Rama Prasad Giri (born 1975) is an Indian politician from West Bengal. He is a member of the West Bengal Legislative Assembly from the Narayangarh Assembly constituency in Paschim Medinipur district representing the Bharatiya Janata Party.

== Early life and education ==
Ramaprasad is from Narayangarh, Paschim Medinipur district, West Bengal. He is the son of the late Sunil Baran Giri. He completed his BA at a college affiliated with the University of Calcutta in 1998 and did a diploma in Elementary Education in 2018 and passed the examinations conducted by the West Bengal Board of Primary Education.
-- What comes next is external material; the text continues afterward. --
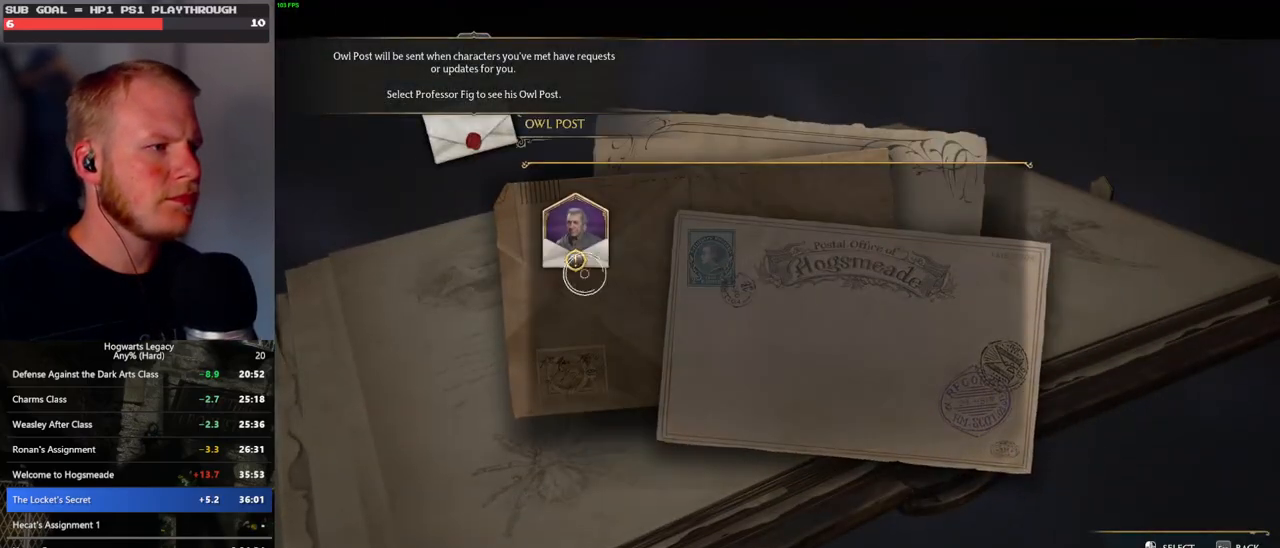
{"keys": [], "mouse": [], "events": [[67, "mouse_left", "down"], [167, "mouse_left", "up"], [383, "escape", "down"], [483, "escape", "up"]]}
He and his wife are primary school teachers. He declared assets worth Rs.91 lakhs in his affidavit to the Election Commission of India.

== Career ==
Ramaprasad won the Narayangarh Assembly constituency representing the Bharatiya Janata Party in the 2026 West Bengal Legislative Assembly election. He polled 1,16,050 votes and defeated his nearest rival, Pratibha Maiti of the All India Trinamool Congress by a margin of 20,367 votes. Earlier in the 2021 West Bengal Legislative Assembly election, he lost to Atta Surja Kanta of the All India Trinamool Congress by a margin of 2,416 votes.